Brain Neurorehabil.  2019 Mar;12(1):e7. 10.12786/bn.2019.12.e7.

Feasibility and Therapeutic Effects of a Novel Magnet-Based Device for Hand Rehabilitation: a Pilot Study

  • 1Department of Rehabilitation Medicine, Wonkwang University School of Medicine and Institute of Wonkwang Medical Science, Iksan, Korea.
  • 2Department of Electronics Convergence Engineering, Wonkwang University School of Engineering, Iksan, Korea.


The purpose of this study was to investigate the feasibility and therapeutic effects of a novel concept hand rehabilitation device based on magnetics for subacute stroke patients with hand motor impairment. We developed an end effector type device that can induce various movements of the fingers in accordance with a magnetic field direction using electromagnets and permanent magnets. Subacute stroke patients with hand motor impairments were recruited and divided into two rehabilitation groups. Conventional rehabilitation therapies were also conducted equally in both groups.
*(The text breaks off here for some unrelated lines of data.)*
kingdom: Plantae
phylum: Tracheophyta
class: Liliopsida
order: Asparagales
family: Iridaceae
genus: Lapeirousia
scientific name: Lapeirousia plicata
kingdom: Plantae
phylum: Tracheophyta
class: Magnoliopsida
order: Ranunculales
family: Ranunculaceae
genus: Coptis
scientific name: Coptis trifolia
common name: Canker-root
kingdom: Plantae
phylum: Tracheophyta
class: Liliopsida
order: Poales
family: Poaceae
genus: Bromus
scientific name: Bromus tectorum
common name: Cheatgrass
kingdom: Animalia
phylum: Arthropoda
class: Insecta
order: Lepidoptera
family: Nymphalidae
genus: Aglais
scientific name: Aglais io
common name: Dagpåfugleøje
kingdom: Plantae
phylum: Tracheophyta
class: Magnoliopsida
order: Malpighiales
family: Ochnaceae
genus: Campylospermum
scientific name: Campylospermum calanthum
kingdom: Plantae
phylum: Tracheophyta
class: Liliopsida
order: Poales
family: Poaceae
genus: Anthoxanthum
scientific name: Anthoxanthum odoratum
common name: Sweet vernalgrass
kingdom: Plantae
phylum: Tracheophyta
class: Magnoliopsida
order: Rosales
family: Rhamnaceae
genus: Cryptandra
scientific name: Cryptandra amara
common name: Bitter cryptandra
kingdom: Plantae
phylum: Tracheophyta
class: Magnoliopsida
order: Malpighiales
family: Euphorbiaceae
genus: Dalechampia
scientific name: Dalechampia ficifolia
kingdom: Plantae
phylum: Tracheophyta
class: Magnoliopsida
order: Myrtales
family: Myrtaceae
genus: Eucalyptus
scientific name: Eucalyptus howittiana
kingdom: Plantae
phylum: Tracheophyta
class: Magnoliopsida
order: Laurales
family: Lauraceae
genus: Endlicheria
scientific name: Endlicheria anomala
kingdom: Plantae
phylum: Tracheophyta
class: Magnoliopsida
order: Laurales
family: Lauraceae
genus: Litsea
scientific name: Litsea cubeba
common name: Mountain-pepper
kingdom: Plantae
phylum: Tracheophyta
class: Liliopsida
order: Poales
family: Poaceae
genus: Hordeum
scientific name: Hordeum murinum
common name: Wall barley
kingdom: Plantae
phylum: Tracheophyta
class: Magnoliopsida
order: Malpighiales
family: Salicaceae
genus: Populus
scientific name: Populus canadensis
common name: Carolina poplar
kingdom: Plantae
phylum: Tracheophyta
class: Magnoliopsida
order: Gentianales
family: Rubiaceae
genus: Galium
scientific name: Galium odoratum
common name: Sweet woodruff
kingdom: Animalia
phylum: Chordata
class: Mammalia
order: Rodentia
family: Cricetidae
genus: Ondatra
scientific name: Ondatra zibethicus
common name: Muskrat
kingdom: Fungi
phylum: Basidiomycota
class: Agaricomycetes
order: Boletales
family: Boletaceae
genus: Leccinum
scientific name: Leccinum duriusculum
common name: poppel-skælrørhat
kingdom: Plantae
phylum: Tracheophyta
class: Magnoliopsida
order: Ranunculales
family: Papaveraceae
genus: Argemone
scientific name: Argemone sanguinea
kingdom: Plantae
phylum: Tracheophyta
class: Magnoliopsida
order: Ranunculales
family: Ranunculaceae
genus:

Active-assisted training of the affected hand was additionally administered for 30 minutes per day for 4 weeks using the developed equipment in the intervention group. Hand motor function and the activities of daily living were evaluated before and after the intervention. The Manual Function Test score significantly increased in the intervention group after 4 weeks of treatment (p = 0.039), and there was a significant difference in the degree of improvement between the two groups (p = 0.016). The scores of the motor Fugl-Meyer Assessment of the upper limb, the Wolf Motor Function Test score and time, and the motor Functional Independence Measure also improved in both groups (all p < 0.05). In addition, the patients in the intervention group showed greater improvements in these outcome measures than those in the control group did (all p < 0.05). An adjuvant rehabilitation therapy using a magnetic based device can be helpful to improve the hand motor function and activities of daily life in subacute stroke patients.